┌──

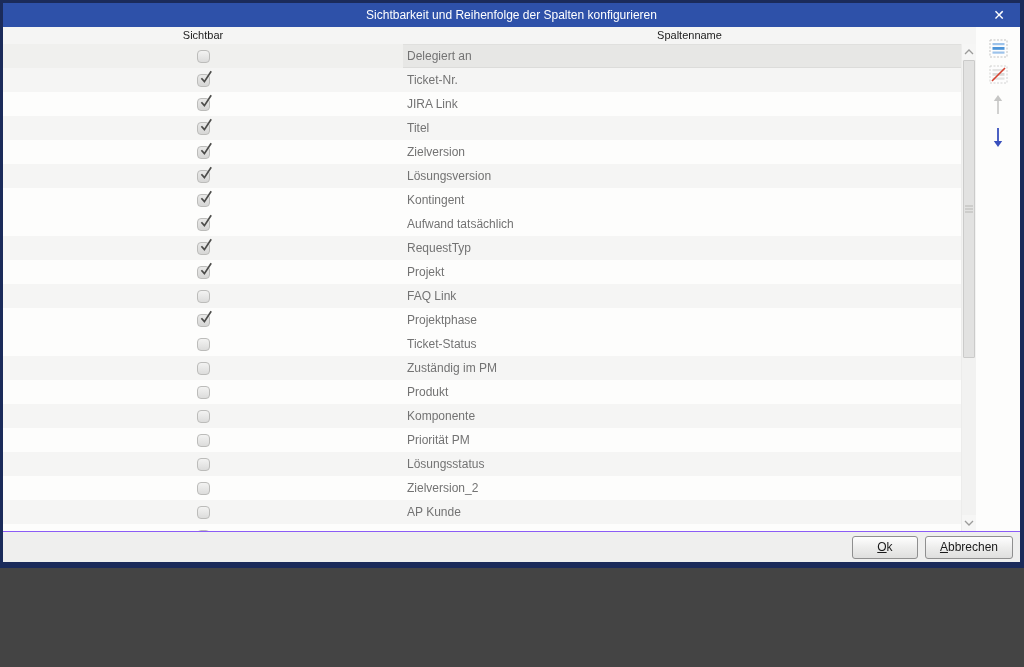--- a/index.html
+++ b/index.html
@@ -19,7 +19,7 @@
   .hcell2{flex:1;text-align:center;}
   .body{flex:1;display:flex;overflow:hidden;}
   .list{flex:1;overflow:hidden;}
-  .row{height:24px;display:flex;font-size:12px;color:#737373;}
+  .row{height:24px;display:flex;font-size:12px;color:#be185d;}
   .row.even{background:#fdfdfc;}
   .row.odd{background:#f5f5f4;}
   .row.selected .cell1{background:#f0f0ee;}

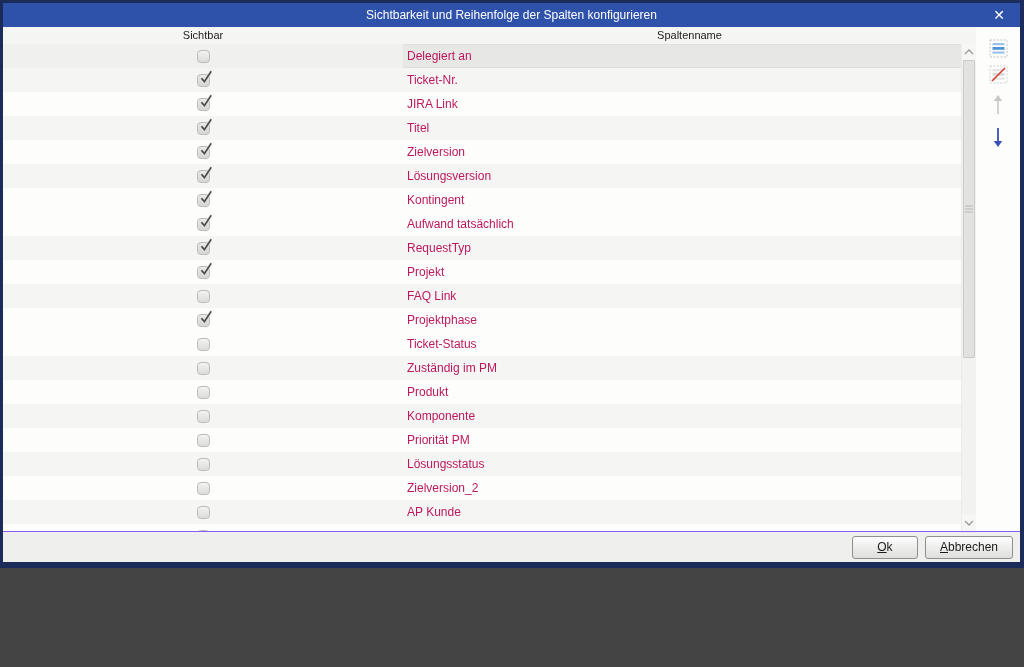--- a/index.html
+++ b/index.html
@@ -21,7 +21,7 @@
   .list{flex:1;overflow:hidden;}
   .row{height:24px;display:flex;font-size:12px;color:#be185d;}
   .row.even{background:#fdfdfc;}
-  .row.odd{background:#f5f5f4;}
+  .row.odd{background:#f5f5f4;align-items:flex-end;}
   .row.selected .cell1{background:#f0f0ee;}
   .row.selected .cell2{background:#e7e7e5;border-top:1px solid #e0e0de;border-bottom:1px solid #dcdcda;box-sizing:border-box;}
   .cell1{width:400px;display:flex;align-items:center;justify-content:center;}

└──

» What you have to do
Which lines of the data contain "center"? Copy them all.

» Written solution
   .hcell2{flex:1;text-align:center;}
   .cell1{width:400px;display:flex;align-items:center;justify-content:center;}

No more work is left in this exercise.